Long before biopics inspired by sportspersons dotted Bollywood, there came a movie on Indian women’s hockey in 2007. Chak De! India was seen as an inspiration, and the title song gained a cult following that is present even today, blaring all over when the Indian national team plays, regardless of the sport.
Sadly, the movie did not seem to impact the sport upon which it was based, as the Indian hockey team failed to make the cut for the Beijing Olympics, held a year after the movie’s release, in 2008. It was the nadir for Indian representation in the sport, for a country that boasted of an octet of medals in the discipline in the quadrennial tournament.
Post the debacle of the Beijing Games, sporadic success did come India’s way in what was once its national game. None of these successes translated to much in the bigger tournaments, including the 2012 London Olympics, for which the team qualified, before finishing last among all other participants.
A re-emerging force
Eight years on, 2016 is seeing the Indian hockey contingent’s re-emergence as a qualitative unit and not merely as a has-been. It has been a slow process, but a decided one at that, giving tangibility to Hockey India's efforts in trying to reclaim lost ground within the sport. A major contributor to this success is that there is no intermittence to the team’s good showings, but a continuity that has it backing itself. Just as much after losses, as much following wins.
An example of this positive trajectory can be made of its exploits at the Rio Olympics, when the men’s team reached the quarter-finals for the first time in 36 years, losing to eventual silver medallists Belgium 3-1, despite having a 1-0 lead initially. Before its defeat to Belgium, the Indian team, placed in Group B put up a commendable performance, notching wins against Ireland and Argentina – the team, which went on to win the gold medal – and losing narrowly to Germany and Netherlands. Needing to win against Canada in last group match, the 2-2 draw cost the Indians a chance to get to the pre-penultimate round as the third placed team above Argentina.
How Oltmans has helped
The team’s focus did not turn inward, dwelling on the circumstantial possibilities of what its match against Canada offered, but moved toward other fixtures. One of which was the Asian Champions Trophy that it regained after five years, defeating Pakistan in the final, last Sunday.

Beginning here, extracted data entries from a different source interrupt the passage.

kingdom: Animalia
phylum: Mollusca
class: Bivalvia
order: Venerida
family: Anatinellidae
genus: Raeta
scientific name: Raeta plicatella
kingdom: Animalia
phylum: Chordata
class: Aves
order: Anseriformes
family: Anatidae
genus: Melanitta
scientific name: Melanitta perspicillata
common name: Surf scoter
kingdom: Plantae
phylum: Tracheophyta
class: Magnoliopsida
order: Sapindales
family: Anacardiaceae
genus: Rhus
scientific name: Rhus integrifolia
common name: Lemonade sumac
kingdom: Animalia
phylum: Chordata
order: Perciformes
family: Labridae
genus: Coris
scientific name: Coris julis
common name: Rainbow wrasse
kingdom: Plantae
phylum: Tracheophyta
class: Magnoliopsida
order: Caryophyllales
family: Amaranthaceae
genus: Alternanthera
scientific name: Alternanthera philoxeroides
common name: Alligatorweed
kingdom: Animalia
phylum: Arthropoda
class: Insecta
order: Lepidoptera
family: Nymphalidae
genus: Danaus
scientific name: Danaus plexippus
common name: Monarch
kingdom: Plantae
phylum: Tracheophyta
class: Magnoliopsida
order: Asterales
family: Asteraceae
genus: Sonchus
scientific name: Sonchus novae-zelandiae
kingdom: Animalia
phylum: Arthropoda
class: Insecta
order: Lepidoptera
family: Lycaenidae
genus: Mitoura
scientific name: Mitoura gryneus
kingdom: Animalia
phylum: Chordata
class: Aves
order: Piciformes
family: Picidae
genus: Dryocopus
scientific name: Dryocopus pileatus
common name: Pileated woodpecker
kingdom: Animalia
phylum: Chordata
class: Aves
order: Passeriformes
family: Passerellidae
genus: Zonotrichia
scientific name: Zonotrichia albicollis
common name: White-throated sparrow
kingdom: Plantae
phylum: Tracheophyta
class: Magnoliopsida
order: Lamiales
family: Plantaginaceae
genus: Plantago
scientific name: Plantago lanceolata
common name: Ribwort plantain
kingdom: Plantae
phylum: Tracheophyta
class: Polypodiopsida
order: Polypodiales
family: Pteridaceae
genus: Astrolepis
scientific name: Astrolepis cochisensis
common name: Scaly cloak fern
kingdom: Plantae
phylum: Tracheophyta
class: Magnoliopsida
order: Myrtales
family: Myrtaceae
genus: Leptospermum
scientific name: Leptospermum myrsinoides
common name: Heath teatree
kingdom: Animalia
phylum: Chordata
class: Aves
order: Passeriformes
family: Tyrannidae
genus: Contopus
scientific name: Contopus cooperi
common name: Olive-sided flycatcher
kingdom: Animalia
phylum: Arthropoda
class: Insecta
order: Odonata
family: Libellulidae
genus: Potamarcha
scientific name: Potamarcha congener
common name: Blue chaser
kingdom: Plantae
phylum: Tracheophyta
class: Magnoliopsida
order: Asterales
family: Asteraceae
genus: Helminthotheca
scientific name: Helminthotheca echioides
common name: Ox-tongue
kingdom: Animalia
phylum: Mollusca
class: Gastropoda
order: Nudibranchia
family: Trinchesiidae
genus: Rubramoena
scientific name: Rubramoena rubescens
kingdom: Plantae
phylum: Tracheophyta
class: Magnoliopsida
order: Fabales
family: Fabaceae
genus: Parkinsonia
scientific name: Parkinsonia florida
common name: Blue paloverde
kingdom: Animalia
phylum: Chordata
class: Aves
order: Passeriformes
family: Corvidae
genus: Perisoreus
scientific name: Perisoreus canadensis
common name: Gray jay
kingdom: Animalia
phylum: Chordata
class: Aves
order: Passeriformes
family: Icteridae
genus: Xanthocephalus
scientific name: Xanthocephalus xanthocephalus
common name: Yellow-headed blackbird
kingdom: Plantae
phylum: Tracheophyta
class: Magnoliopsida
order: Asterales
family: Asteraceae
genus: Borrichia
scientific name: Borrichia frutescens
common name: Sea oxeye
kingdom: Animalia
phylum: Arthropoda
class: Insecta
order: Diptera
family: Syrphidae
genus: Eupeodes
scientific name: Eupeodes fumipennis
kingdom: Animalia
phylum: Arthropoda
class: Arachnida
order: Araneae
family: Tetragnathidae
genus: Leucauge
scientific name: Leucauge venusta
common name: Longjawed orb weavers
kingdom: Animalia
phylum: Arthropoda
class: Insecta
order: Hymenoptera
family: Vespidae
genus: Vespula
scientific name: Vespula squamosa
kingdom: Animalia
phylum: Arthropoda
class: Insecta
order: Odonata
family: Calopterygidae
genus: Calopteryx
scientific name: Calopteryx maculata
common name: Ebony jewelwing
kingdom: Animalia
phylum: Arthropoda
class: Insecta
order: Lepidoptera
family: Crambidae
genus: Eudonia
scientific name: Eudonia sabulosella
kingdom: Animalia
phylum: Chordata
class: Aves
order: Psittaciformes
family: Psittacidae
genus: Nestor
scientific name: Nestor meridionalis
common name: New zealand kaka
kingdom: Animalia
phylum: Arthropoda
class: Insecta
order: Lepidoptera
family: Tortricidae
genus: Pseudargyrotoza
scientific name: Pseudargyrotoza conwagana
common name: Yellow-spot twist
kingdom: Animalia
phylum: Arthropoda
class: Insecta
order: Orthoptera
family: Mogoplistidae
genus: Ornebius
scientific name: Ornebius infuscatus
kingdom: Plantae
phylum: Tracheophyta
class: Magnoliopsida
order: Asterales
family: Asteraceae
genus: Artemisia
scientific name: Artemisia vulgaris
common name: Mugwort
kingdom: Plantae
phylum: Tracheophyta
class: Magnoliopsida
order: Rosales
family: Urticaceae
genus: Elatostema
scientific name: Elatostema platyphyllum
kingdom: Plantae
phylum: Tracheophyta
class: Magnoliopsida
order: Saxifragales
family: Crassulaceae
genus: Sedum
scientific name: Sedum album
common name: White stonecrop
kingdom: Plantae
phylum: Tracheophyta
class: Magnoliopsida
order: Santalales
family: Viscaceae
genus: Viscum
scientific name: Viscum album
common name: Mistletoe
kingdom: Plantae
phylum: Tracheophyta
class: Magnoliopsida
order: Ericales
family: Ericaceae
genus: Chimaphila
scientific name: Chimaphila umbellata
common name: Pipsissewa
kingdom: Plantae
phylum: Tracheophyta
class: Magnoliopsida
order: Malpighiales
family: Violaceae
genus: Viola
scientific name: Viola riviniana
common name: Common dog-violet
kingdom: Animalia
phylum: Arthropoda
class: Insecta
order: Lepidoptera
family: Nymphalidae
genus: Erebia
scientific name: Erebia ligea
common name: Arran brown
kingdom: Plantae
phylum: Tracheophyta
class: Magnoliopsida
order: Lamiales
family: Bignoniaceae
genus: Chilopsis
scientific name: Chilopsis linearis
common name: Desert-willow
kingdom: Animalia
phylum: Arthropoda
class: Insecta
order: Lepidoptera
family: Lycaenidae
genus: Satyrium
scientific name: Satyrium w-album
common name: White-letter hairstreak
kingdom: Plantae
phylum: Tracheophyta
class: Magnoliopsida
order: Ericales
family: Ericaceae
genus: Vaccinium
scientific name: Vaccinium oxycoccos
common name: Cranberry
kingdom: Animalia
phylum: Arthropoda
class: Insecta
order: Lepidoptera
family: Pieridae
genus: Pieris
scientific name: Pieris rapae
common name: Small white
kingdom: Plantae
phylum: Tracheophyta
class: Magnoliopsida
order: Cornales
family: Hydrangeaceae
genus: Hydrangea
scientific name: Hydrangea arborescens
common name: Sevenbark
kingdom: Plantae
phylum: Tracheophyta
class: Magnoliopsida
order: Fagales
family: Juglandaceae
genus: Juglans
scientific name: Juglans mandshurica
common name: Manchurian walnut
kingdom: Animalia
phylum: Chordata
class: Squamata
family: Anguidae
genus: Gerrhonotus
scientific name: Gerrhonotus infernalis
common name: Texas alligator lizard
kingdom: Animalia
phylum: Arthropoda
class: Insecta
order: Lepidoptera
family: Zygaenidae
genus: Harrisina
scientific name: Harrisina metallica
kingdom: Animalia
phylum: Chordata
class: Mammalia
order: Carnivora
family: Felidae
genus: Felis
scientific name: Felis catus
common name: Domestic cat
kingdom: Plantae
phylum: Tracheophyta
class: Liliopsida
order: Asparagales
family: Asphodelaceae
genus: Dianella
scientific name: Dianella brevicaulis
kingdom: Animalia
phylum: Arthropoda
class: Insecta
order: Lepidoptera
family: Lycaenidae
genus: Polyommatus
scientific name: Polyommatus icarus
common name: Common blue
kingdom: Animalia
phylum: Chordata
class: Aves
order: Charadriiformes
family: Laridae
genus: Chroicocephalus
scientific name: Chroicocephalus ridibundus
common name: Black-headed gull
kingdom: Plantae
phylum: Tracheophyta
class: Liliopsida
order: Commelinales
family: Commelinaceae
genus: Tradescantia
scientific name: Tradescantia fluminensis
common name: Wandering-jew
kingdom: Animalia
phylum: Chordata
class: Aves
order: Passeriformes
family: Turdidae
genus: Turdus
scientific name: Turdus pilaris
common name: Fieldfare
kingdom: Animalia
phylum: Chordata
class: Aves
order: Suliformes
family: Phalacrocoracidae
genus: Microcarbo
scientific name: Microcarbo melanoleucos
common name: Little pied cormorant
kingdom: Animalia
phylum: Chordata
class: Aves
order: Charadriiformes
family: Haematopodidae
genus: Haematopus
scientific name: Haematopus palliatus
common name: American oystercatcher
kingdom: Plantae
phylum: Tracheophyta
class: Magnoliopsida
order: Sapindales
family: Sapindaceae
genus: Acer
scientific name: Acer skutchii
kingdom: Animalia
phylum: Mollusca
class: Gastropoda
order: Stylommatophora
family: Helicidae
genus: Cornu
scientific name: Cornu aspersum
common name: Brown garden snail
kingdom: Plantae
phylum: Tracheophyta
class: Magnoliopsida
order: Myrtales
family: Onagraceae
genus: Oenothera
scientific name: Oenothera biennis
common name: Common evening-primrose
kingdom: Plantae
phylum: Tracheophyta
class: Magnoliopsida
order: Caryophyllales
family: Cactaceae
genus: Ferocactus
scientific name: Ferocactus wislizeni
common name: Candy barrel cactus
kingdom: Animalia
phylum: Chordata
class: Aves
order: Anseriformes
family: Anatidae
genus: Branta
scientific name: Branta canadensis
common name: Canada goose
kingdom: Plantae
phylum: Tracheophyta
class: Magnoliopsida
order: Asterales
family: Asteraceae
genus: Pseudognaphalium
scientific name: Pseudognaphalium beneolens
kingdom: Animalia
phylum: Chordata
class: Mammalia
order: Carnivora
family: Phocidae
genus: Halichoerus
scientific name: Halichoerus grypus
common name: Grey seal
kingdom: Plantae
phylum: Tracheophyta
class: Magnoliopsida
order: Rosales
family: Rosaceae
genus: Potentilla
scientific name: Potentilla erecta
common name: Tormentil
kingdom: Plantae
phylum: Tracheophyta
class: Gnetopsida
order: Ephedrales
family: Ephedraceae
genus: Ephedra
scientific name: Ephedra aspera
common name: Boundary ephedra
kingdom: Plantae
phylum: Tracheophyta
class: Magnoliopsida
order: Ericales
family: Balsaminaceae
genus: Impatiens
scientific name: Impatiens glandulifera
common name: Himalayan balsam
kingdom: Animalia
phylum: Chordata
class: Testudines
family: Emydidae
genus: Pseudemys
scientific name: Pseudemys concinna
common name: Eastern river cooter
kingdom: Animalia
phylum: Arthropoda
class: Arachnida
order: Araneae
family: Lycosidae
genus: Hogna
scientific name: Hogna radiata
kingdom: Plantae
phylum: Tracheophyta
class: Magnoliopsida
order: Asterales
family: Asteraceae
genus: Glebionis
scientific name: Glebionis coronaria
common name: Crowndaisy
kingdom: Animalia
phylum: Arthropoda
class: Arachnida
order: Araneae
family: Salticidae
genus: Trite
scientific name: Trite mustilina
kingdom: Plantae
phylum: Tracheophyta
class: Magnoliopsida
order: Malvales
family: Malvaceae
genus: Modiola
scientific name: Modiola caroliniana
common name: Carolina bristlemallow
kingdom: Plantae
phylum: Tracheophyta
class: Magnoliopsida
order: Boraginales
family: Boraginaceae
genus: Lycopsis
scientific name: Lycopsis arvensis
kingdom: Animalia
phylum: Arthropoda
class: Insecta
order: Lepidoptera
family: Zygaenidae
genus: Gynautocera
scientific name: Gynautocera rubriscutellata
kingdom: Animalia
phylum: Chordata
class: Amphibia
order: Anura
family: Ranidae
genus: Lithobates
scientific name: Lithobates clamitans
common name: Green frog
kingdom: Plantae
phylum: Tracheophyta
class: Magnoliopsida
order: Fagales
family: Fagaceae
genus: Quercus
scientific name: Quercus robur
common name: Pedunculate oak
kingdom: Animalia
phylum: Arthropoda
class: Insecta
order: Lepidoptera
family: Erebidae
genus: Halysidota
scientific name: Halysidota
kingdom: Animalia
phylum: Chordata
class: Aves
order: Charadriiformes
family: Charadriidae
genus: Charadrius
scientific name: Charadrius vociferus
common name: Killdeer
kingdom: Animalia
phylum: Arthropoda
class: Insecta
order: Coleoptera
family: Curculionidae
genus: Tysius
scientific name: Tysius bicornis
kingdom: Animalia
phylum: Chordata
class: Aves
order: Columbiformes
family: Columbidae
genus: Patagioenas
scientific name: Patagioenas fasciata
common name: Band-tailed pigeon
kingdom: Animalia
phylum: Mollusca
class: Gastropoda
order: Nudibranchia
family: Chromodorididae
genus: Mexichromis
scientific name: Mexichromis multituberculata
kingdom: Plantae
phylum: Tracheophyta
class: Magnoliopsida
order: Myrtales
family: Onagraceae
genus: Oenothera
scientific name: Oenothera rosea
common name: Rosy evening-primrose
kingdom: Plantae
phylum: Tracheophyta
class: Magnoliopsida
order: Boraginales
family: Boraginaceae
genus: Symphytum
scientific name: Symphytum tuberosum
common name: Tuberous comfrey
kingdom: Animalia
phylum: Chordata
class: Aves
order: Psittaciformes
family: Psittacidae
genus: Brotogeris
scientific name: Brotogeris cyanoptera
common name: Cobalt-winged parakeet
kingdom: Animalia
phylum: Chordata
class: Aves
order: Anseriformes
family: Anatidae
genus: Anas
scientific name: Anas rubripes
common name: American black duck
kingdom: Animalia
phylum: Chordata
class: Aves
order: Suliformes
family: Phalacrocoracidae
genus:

The players have received hearty welcomes and much as they deserve it, head coach Roelant Oltmans deserves more than his share, having helped the team take its current shape. Not just at the ACT or the Rio Games, but as an overall steadying and calming influence, giving the players room to bring out their best. The Indian captain PR Sreejesh noted as much, when he pointed out, “The biggest quality about Roelant is his understanding. He understands the players really well and tries to get the best out of them. In the last few years, he has developed a core group of players. His faith and determination in the players is paying off.”
Prior to Oltmans, the Indian team’s tryst with foreign coaches ended shortly and acrimoniously, with a divide coming up between the administrators and coaches. The unsettling atmosphere seemingly made its way onto the team’s performance, turning it into a vicious cycle.
Oltmans’s appointment as the coach came as a last-ditch effort to change the team’s fortunes, last year and what had been a short-term engagement until the 2016 Olympics has now been deservingly extended for four more years, until the 2020 Tokyo Games.
Making peace with the past
The team will undoubtedly benefit from Oltmans overseeing their furtherance. Beyond the realm of coaching, it has also been of equal significance for the team’s prospects that Indian hockey has made its peace with its past.
The legacy of being former eight-time Olympians may have made for fond nostalgia, but it was not so for each new generation of hockey players, for whom it was the pre-set standard they were expected to live up to. And each time the team failed, it looked to tar the players. Much as it seemed to blight history.
It has not been the case, this time. For once, while the country’s prolific history in hockey was mentioned, it did not become a source of comparison. In that, the current hockey team has been most successful. It has forged its own identity, even as it has kept itself away from what has long been a rhetorical narration of Indian hockey’s past exploits.